Things to do =>
**a)** In the text about Daniels, how many days was Daniels held in detention before he was tried?
**b)** From the text about Daniels, retype the part that opens with the words containing "With the ever" and closes with "an outside source.", reproducing every character precisely.

Given text =>
+++

With the ever growing influence of media, most Americans are no stranger to an ‘amazing’ story.  Every day, we are told about incredible people, how they have survived a tragedy or changed the world.  Sometimes, movies and books are made about these people, nearly de-sensitizing the viewer of these stories.  I consider Daniels to be one fo these amazing people, having survived more than most can imagine, and he continues the fight for human rights today.  This being said, I was not prepared for how different of an experience listening to him speak in person would be from hearing about his life from an outside source.

Daniels shared several stories, from both his youth and time in prison, and is very humble about his experience with the Liberal Party in South Africa.  Born ‘colored’ in District 6 of Cape Town South Africa in 1941, the apartheid government had a strong impact on Daniels and his family.  Unable to finish high school so he could work, Daniels had many jobs in his youth, including deep-sea fisherman, diamond miner, and photographer.  However, Daniels saw the injustice that South Africans who were not labeled ‘white’ faced.  Generation after generation of farm workers were paid in alcohol, forcing alcoholism to become a problem in many families and communities. Children, such as Daniels, could not finish school because their families needed them to work.  Eventually, people were even forced out of their homes, because the white government would claim those districts as ‘white’ districts.  This happened with District 6, forcing Daniels family to move from their home. 

Wanting to make a difference and searching for people he relates to, Daniels begins to stand up against the government.  This caused many of his friends to abandon him, no longer inviting him to parties or holidays.  Looking for hope and a new group of friends, Daniels finds the Liberal Party in South Africa.  The Liberal Party was a small group, only 56 people, compared to the large African National Congress, who had members such as Nelson Mandela and Oliver Tambo.  For three years, Daniels and the Liberal Party have great luck, until all 56 members were arrested and questioned for sabotage against the South African government.  After being held in detention for 92 days, Daniels was tried and found guilty.  Now, he was facing a 15 year sentence on Robben Island, Daniels did not know if he would survive.

+++

Records provided =>
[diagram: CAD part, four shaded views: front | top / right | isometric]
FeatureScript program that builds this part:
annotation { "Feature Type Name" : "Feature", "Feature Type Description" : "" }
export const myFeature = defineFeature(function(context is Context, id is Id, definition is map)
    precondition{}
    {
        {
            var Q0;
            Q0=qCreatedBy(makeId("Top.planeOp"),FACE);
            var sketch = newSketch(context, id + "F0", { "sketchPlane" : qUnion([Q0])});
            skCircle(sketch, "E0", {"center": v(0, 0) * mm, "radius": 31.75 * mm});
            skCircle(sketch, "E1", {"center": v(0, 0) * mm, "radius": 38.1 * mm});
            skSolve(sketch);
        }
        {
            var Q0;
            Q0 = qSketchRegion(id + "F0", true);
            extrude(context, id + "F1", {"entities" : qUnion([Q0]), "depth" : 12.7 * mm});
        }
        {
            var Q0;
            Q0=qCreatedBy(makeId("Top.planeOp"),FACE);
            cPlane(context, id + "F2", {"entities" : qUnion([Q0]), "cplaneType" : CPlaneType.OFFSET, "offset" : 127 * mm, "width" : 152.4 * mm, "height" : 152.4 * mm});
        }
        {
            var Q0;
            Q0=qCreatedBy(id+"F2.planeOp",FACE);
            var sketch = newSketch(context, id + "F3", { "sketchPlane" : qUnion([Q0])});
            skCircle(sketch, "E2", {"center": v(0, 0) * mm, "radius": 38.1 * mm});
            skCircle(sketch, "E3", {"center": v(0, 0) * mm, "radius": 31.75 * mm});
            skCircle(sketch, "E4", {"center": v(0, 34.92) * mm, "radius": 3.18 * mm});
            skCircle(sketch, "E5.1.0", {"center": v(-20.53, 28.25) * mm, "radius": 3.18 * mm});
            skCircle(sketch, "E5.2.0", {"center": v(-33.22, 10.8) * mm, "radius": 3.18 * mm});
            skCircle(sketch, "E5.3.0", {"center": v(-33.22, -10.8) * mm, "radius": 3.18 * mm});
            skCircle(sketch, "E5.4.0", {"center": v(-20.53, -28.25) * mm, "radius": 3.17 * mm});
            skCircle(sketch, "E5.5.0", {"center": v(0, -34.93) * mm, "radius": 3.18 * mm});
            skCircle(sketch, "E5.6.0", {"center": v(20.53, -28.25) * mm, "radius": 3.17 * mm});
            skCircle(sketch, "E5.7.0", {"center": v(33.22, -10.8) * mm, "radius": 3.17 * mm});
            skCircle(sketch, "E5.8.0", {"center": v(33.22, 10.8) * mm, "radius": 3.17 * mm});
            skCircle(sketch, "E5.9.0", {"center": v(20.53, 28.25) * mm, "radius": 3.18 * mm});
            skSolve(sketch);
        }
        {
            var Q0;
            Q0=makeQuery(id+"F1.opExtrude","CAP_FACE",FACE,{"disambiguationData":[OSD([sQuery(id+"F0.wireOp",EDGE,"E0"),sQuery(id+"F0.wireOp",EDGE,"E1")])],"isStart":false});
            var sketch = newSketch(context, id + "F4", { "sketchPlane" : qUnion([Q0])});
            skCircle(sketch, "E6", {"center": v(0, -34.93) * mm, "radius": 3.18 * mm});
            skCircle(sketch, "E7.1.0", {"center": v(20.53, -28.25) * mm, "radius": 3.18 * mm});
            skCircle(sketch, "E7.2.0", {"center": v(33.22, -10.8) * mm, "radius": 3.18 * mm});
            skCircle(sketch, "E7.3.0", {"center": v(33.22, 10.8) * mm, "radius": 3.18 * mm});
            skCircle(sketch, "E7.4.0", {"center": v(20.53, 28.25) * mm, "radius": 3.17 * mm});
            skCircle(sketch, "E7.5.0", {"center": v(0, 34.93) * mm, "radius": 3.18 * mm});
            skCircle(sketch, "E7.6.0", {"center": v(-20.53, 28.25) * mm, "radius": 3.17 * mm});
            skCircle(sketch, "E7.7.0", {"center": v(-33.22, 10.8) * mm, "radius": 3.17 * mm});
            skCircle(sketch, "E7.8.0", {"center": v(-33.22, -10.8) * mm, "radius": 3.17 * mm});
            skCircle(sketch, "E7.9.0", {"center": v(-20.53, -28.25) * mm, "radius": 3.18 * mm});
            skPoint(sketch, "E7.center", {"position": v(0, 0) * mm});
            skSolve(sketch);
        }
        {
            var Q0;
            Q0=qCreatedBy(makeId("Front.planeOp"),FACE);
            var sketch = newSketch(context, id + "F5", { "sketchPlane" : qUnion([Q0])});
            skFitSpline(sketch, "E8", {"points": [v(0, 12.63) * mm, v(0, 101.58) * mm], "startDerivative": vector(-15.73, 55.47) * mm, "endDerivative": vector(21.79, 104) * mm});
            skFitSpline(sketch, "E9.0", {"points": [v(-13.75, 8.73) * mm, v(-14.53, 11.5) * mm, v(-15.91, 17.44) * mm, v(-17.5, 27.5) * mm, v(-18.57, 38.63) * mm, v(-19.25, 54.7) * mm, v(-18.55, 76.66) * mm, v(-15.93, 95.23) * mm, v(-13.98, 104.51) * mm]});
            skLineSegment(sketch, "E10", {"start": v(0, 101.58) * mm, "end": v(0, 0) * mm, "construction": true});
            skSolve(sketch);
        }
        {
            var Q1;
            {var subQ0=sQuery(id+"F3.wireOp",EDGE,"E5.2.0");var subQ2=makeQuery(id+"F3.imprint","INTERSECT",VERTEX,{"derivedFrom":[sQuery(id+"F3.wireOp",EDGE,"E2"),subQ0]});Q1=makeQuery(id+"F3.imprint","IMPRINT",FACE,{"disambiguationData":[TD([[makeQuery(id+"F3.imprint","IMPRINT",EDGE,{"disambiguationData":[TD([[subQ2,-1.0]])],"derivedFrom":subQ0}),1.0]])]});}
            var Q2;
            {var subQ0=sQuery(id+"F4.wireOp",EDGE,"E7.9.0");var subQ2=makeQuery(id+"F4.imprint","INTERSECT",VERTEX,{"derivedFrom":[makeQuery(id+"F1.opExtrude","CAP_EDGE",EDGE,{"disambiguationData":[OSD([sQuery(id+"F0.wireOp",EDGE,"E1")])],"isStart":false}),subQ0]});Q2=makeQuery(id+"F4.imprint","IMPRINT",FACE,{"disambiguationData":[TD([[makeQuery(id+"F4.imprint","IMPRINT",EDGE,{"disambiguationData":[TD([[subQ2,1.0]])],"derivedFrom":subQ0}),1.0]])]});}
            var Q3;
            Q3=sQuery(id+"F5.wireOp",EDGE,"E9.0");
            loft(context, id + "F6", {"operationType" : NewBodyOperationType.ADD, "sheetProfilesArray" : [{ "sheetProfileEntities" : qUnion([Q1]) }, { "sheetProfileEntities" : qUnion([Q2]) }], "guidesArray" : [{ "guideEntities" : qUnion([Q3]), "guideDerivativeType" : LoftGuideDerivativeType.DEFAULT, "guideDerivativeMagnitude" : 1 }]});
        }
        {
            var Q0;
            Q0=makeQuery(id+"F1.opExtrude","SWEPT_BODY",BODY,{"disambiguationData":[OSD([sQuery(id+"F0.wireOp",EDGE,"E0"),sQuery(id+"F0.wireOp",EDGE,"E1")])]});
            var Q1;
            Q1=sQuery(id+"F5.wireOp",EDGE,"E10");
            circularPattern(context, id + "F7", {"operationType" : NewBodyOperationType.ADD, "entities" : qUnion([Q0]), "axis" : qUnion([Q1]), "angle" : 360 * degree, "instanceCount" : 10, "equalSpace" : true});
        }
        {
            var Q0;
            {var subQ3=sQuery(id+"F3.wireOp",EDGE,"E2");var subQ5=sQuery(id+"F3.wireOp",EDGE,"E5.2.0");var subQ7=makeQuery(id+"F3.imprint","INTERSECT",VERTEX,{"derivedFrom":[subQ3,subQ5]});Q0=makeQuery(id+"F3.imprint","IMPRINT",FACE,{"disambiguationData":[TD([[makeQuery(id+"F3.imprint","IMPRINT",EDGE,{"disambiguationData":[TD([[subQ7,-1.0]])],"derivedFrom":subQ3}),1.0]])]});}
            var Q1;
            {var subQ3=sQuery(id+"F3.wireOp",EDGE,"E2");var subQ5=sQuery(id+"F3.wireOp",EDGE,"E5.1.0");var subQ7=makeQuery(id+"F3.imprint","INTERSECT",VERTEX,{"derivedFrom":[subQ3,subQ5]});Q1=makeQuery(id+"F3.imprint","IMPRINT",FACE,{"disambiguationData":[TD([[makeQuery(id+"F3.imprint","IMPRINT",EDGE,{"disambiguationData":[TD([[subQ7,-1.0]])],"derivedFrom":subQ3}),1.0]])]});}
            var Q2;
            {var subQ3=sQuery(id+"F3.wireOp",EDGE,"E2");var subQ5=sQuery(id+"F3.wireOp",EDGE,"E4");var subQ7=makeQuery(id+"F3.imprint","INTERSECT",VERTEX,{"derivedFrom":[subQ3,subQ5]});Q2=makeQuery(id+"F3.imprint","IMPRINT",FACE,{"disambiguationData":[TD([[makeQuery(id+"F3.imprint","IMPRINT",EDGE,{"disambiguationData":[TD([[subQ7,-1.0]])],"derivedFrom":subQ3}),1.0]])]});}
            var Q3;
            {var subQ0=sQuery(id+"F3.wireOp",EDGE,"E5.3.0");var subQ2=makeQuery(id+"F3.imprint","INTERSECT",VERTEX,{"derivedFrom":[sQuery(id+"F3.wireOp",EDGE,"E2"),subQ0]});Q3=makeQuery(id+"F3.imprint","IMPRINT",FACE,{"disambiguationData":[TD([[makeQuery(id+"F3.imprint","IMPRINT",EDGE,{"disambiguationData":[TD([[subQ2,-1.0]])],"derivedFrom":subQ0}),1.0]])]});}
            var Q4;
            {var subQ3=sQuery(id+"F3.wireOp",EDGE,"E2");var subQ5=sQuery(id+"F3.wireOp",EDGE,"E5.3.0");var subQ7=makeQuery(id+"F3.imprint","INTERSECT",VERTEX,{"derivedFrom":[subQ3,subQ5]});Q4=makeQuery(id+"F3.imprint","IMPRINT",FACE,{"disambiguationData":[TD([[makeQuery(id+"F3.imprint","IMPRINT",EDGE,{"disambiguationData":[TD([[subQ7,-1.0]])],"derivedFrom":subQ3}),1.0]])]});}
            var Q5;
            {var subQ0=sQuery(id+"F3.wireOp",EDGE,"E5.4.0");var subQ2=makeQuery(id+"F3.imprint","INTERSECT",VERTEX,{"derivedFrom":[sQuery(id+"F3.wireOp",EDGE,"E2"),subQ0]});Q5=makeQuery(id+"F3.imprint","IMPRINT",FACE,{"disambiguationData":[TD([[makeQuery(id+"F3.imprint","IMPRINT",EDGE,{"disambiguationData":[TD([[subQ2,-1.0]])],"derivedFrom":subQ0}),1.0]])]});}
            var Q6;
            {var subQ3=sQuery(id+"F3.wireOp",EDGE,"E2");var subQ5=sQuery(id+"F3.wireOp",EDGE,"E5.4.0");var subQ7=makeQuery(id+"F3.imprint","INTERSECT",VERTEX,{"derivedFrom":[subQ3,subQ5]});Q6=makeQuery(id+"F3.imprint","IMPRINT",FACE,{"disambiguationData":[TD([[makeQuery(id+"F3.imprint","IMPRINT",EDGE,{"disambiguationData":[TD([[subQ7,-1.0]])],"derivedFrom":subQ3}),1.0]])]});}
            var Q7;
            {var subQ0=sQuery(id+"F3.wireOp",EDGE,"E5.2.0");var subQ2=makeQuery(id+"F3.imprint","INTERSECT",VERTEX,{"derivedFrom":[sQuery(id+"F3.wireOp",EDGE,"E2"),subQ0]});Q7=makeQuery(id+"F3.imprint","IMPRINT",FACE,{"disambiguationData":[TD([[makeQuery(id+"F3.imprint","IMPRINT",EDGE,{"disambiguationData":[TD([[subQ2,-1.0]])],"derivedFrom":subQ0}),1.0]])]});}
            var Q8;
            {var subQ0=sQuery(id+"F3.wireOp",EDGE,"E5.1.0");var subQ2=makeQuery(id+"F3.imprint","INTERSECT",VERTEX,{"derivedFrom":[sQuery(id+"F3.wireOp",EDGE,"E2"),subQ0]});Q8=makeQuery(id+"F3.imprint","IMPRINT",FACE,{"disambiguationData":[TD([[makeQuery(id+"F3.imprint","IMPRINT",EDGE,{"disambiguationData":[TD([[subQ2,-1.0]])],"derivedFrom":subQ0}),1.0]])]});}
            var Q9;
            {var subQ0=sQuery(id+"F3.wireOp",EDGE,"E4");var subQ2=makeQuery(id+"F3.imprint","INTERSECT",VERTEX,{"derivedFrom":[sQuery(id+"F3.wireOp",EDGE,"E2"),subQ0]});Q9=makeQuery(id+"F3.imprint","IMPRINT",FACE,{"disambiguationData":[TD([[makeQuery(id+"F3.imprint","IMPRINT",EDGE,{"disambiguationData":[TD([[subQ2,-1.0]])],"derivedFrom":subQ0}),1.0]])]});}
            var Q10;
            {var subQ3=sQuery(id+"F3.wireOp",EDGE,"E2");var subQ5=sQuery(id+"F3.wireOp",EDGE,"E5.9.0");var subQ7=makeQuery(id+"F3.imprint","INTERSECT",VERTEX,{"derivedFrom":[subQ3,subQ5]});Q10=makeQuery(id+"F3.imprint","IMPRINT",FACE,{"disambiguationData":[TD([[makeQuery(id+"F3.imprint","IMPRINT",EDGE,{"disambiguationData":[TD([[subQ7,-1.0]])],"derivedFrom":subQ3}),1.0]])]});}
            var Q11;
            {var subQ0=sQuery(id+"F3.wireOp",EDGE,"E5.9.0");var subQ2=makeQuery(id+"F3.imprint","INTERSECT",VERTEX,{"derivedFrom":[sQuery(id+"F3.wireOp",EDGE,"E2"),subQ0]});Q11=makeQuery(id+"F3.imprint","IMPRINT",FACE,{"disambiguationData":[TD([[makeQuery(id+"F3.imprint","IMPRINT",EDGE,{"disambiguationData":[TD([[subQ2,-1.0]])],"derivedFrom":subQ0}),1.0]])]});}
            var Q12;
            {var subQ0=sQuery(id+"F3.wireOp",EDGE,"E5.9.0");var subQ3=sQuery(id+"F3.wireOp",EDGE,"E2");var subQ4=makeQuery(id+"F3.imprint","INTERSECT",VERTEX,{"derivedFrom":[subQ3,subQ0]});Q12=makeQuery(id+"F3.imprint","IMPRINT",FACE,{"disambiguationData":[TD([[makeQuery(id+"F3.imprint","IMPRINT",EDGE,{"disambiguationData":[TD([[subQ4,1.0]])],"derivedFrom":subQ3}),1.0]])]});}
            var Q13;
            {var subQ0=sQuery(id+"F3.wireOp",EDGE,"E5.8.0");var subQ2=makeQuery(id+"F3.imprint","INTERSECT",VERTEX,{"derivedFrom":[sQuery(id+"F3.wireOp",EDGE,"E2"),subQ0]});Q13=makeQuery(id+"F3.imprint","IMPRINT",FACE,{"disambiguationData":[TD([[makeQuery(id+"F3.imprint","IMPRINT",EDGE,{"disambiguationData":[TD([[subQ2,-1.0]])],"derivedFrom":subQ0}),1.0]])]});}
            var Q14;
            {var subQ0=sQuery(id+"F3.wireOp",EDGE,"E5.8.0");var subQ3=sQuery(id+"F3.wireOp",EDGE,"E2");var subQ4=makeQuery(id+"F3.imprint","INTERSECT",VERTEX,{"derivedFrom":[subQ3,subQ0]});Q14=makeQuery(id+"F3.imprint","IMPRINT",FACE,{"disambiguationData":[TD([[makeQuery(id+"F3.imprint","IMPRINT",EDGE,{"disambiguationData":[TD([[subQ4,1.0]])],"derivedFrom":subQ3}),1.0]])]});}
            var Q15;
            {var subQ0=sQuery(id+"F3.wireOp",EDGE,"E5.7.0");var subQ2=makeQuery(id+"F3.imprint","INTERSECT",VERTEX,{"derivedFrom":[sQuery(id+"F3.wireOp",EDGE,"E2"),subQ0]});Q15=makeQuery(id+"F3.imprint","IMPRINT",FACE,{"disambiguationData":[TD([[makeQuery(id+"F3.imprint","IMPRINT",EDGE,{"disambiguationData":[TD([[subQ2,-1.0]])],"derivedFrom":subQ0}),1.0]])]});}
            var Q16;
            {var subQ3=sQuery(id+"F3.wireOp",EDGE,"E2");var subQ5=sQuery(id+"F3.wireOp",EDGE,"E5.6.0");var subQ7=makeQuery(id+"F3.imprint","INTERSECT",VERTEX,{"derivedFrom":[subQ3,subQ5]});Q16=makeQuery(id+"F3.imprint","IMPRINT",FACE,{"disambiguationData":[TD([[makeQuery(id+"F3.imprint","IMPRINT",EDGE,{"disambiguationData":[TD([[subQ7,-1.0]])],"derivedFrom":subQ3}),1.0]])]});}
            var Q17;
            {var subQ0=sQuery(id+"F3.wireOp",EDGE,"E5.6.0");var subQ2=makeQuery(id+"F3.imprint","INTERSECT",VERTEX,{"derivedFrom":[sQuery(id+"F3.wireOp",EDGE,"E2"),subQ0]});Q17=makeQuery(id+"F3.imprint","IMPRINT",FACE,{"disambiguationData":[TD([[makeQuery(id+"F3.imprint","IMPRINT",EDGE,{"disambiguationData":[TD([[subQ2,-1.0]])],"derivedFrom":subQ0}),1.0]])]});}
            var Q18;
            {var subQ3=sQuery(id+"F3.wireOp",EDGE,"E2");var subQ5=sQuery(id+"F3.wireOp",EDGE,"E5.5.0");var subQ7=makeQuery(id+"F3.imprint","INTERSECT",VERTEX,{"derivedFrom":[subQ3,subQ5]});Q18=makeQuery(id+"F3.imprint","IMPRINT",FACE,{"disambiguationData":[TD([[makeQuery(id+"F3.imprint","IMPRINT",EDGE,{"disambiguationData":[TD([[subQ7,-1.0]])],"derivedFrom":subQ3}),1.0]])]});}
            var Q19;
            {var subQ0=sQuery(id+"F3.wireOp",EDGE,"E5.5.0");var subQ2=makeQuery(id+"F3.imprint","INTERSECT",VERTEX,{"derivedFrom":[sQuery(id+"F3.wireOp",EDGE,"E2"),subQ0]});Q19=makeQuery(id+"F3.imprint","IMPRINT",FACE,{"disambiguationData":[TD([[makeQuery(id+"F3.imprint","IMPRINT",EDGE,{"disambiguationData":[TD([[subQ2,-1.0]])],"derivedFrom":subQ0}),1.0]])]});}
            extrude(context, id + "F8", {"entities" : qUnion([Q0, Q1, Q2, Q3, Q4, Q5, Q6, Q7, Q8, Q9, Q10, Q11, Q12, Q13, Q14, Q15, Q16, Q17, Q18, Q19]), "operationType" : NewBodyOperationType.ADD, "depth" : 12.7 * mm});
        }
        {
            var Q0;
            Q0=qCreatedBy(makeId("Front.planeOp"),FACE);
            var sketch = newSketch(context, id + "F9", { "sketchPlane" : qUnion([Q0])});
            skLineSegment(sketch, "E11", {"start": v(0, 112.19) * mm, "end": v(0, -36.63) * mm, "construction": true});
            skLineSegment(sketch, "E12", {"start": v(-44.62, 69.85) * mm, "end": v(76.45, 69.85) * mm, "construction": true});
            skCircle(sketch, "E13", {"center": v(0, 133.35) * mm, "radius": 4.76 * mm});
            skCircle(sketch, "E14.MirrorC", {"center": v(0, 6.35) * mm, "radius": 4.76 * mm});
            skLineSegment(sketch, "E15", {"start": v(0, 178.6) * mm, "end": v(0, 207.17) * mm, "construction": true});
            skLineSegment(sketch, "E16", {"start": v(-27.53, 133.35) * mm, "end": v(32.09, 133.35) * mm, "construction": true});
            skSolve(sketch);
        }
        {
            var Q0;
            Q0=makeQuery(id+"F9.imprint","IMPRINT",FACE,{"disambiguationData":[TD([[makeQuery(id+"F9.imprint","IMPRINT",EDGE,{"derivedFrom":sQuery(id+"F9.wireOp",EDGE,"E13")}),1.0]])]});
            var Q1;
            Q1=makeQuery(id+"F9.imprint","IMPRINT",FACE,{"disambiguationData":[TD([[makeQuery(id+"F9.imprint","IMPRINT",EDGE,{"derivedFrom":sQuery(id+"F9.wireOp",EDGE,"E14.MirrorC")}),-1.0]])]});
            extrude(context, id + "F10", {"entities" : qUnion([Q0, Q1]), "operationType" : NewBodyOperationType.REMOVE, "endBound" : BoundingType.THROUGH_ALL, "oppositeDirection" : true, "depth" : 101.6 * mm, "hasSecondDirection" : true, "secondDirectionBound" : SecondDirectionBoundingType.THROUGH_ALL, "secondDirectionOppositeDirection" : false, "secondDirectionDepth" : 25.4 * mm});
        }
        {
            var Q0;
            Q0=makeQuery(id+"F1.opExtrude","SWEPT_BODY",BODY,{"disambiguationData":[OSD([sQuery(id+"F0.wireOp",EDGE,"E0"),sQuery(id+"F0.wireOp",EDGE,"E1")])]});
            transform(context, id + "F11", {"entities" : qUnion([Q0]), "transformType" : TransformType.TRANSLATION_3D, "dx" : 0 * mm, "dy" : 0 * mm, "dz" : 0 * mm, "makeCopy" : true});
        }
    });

+++

Outputs for the tasks =>
**a)** He was held in detention for 92 days.

**b)**
With the ever growing influence of media, most Americans are no stranger to an ‘amazing’ story.  Every day, we are told about incredible people, how they have survived a tragedy or changed the world.  Sometimes, movies and books are made about these people, nearly de-sensitizing the viewer of these stories.  I consider Daniels to be one fo these amazing people, having survived more than most can imagine, and he continues the fight for human rights today.  This being said, I was not prepared for how different of an experience listening to him speak in person would be from hearing about his life from an outside source.